» **TO DO**: Set out each line of the listing below as a numbered list, skipping any blank lines. Leave the pictures out of your answer.

BEGIN DATASET RECORDS

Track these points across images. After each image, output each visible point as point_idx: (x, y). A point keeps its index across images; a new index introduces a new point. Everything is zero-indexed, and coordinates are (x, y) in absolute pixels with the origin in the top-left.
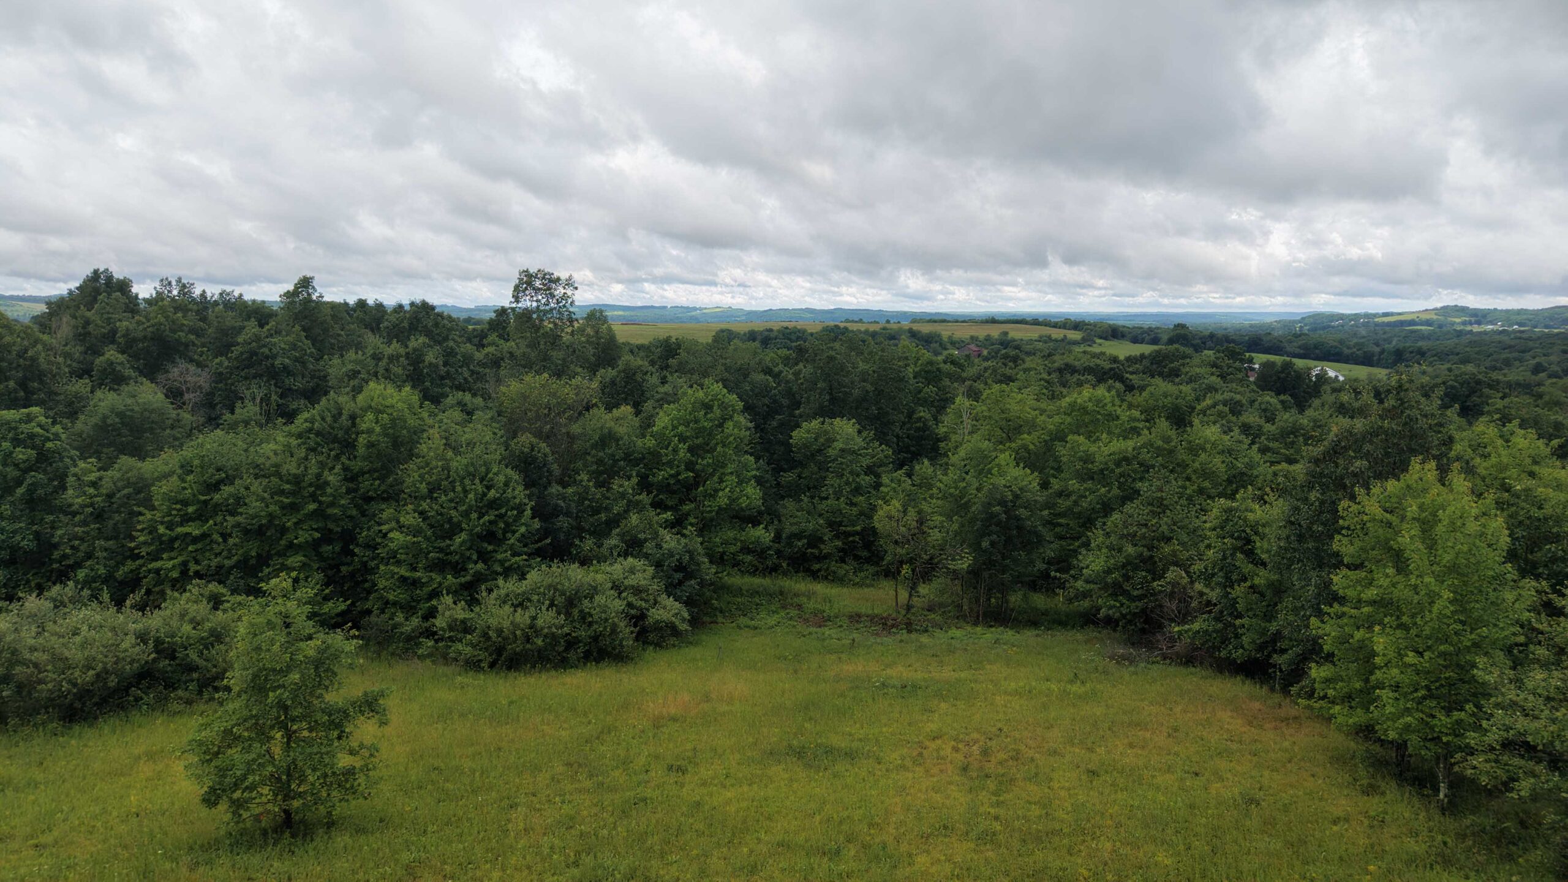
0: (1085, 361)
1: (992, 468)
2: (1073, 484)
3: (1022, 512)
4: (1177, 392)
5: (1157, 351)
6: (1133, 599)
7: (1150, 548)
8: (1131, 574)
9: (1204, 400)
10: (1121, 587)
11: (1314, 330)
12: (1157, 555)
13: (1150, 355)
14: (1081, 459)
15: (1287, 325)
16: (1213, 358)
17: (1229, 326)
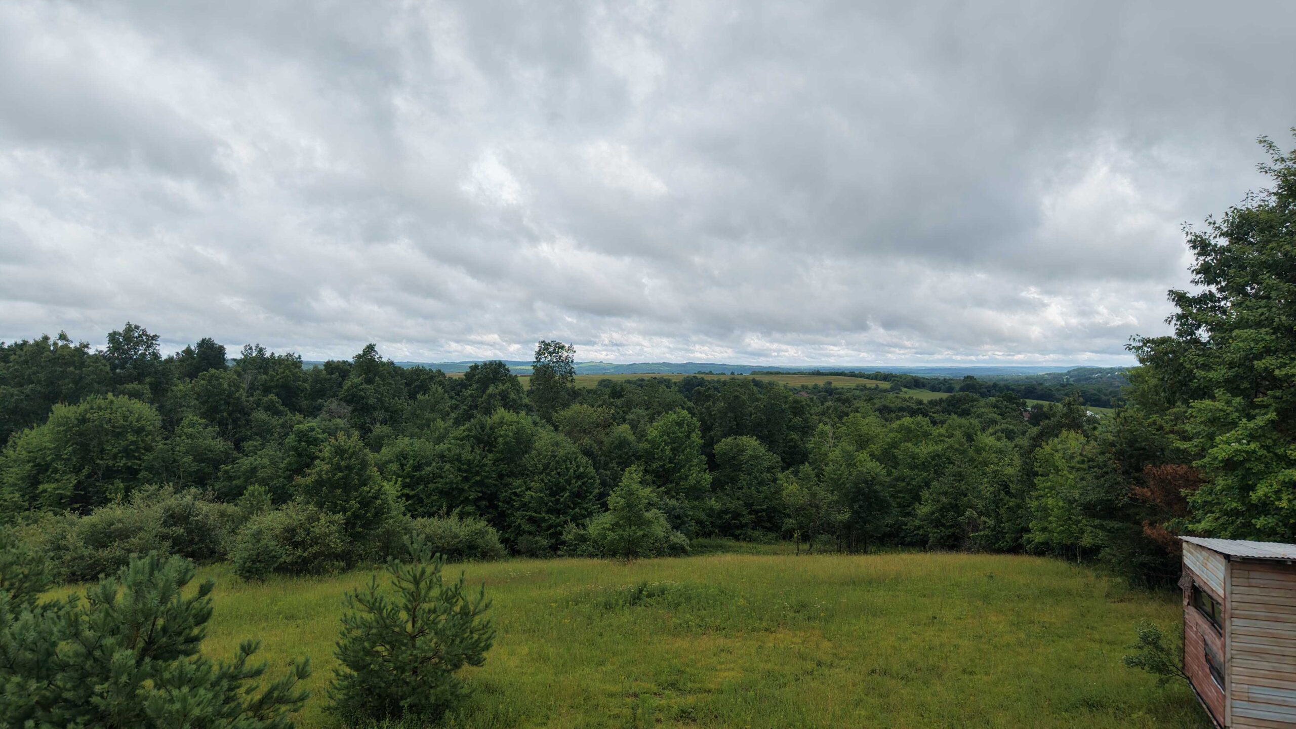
0: (899, 403)
1: (856, 462)
2: (907, 472)
3: (878, 488)
4: (968, 424)
5: (952, 396)
6: (947, 528)
7: (956, 500)
8: (945, 514)
9: (988, 430)
10: (940, 522)
11: (1078, 380)
12: (960, 503)
13: (947, 399)
14: (910, 457)
15: (1056, 377)
16: (994, 401)
17: (1009, 378)
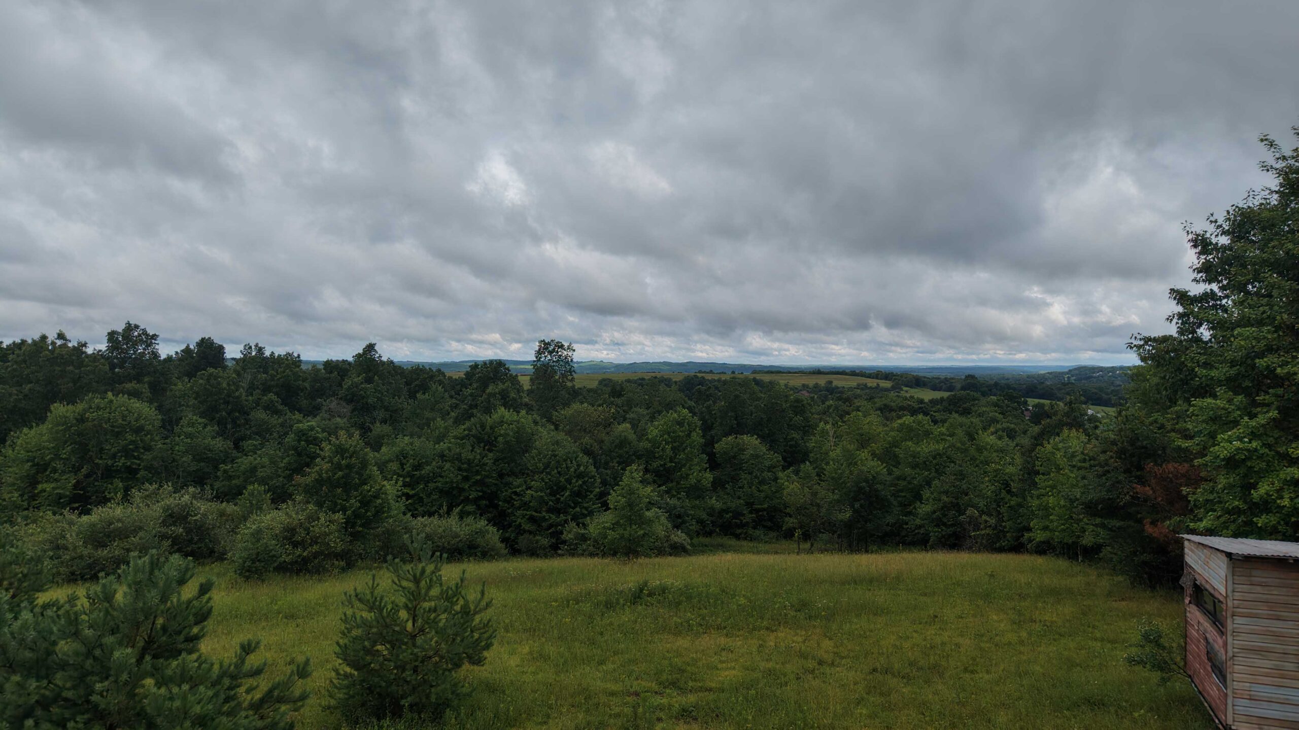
0: (899, 402)
1: (857, 461)
2: (908, 471)
3: (878, 486)
4: (969, 423)
5: (953, 395)
6: (948, 527)
7: (957, 499)
8: (946, 513)
9: (989, 429)
10: (941, 521)
11: (1079, 380)
12: (961, 502)
13: (948, 398)
14: (911, 456)
15: (1057, 376)
16: (995, 400)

END DATASET RECORDS

» **EXERCISE RESPONSE**:
1. Track these points across images. After each image, output each visible point as point_idx: (x, y). A point keeps its index across images; a new index introduces a new point. Everything is zero-indexed, and coordinates are (x, y) in absolute pixels with the origin in the top-left.
2. 0: (1085, 361)
3. 1: (992, 468)
4. 2: (1073, 484)
5. 3: (1022, 512)
6. 4: (1177, 392)
7. 5: (1157, 351)
8. 6: (1133, 599)
9. 7: (1150, 548)
10. 8: (1131, 574)
11. 9: (1204, 400)
12. 10: (1121, 587)
13. 11: (1314, 330)
14. 12: (1157, 555)
15. 13: (1150, 355)
16. 14: (1081, 459)
17. 15: (1287, 325)
18. 16: (1213, 358)
19. 17: (1229, 326)
20. 0: (899, 403)
21. 1: (856, 462)
22. 2: (907, 472)
23. 3: (878, 488)
24. 4: (968, 424)
25. 5: (952, 396)
26. 6: (947, 528)
27. 7: (956, 500)
28. 8: (945, 514)
29. 9: (988, 430)
30. 10: (940, 522)
31. 11: (1078, 380)
32. 12: (960, 503)
33. 13: (947, 399)
34. 14: (910, 457)
35. 15: (1056, 377)
36. 16: (994, 401)
37. 17: (1009, 378)
38. 0: (899, 402)
39. 1: (857, 461)
40. 2: (908, 471)
41. 3: (878, 486)
42. 4: (969, 423)
43. 5: (953, 395)
44. 6: (948, 527)
45. 7: (957, 499)
46. 8: (946, 513)
47. 9: (989, 429)
48. 10: (941, 521)
49. 11: (1079, 380)
50. 12: (961, 502)
51. 13: (948, 398)
52. 14: (911, 456)
53. 15: (1057, 376)
54. 16: (995, 400)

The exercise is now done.